I admit I had not heard the song at the time I wrote that previous post. But I have heard it now, and it's such a beautifully simple song, representing everything I love about Marty's music. It is a simple song with a simple melody and simple lyrics highlighting the very simple joy of being alive and being in love, with an understated chorus of singers in the background. If you haven't heard it yet, I encourage you to do so, and listen with the following caveat: you will smile, you may shed a tear and you will definitely hit repeat.
The brilliant Marty Anderson has a new Okay album coming out! Absolutely Kosher will release Huggable Dust next Tuesday, and I'll admit right now to being highly biased to anything with his name on it. Listen to this wonderful song, and understand why I am so infatuated with his work.

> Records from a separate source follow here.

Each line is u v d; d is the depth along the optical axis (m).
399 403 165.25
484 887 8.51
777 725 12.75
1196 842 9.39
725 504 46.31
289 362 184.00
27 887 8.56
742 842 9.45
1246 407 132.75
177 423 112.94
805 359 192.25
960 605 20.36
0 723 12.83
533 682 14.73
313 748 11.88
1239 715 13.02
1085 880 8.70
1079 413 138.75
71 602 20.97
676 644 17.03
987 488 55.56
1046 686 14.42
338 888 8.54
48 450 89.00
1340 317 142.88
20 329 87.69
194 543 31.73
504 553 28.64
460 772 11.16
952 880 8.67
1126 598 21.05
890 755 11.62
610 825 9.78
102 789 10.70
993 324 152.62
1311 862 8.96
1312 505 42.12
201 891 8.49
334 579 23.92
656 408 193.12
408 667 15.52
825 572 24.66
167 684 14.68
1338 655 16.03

On a purely superficial level, I expected Lie in Light to be a party album. I say this because the cover art for Cloudland Canyon's latest full-length is a three-panel fold-out lined with pictures of the band, various friends, and other sorts of things that one would associate with having a good time--you know, not unlike the covers of a lot of 1970s coke-fueled self-indulgent records by people too talented to release such crap. (God bless your rum-soaked soul, Harry Nilsson.) Opening track "Krautwerk" does a rather convincing job of hinting at some sort of behind-the-scenes Bacchanals; the bass-line is pulsing and very sensual; the mantra of "Lie in light" heightens the tense, sexy atmosphere, and the song simply pulsates on for almost seven minutes. And yes, I most certainly would play a song like that if I wanted to get a booze-up, erm, "groovin'."

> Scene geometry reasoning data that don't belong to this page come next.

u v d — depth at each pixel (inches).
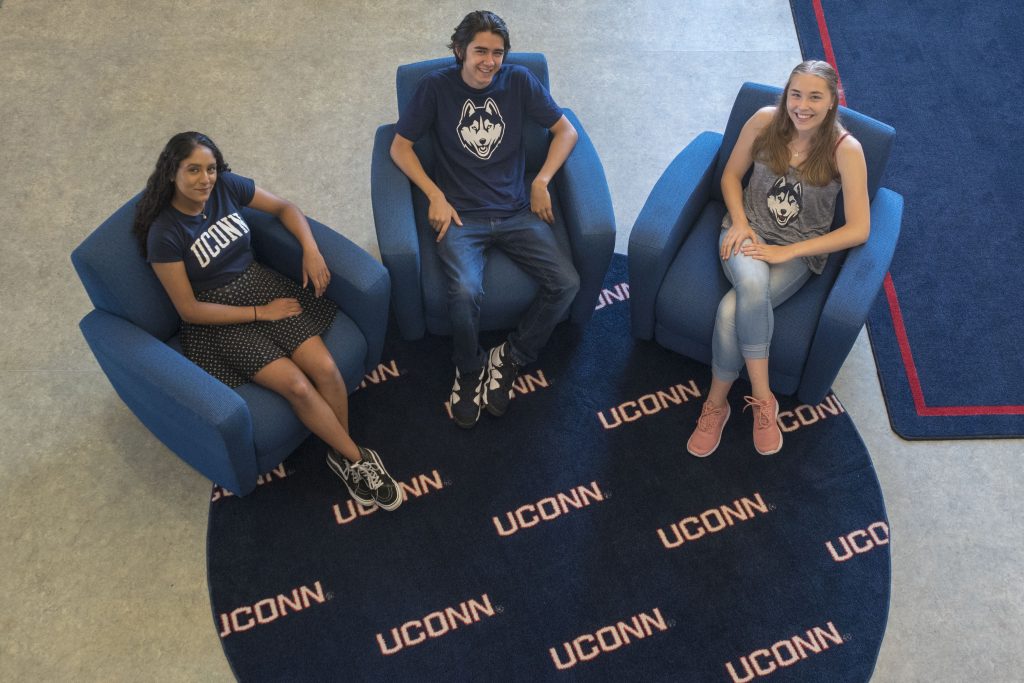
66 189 152.8
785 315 125.1
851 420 134.6
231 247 115.3
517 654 115.6
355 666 114.2
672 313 128.7
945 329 143.7
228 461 112.5
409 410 134.1
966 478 130.7
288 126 162.2
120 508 124.2
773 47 176.1
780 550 123.7
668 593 120.2
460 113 125.3
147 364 109.0
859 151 116.8
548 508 126.3
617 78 170.6
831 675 115.1
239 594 118.5
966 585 122.0
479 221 129.0
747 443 132.3
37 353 136.6
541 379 137.2
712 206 135.9
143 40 171.0
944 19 180.7
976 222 155.3
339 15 176.9
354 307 122.4
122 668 112.9
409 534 123.6
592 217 125.0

For those who appreciate Cloudland Canyon on a level not conducive to "fun," let not these things dishearten you, for soon do they return to the beautiful drone and ambient noise that makes them such a pleasure to behold. "White Woman" brings in the noise and weird-ass vocals amidst swirly sheets of noise--if they're going for a vibe of standing on Mt. Everest and singing down sweet folk songs into the valley of the shadow of death, then hey, mission accomplished! In short, it's all a bit trippy. Psychedelic? Yeah, that too, but it's a particularly delicious trip; hypnotic at times, restful at other times, and downright, well, mind-bending most of the rest of the other times if i can rightfully remember those times. Prog rock or kraut rock? You can call it that, if you're an idiot who has to classify music in such meaningless, amorphous categories with no real bearing on the actual music. And, good grief, please please please, if you use the words "Animal Collective" to describe this music, please go buy a clue, will you?
I do, though, think the band had a fun time making their record. Within the dark and twisting grooves, though, there's a pulsing heartbeat of joy. I can't explain why, but this record makes me smile and it makes me feel happy and warm and elated. Perhaps it's the cough syrup in me, but the way this record makes me feel is rather alien; as I write this, I am listening to the record. I sit back in my chair, close my eyes, and feel content, and I don't really think I want to try to understand why I feel that feeling, other than to say it exists, it's real, and it makes me smile.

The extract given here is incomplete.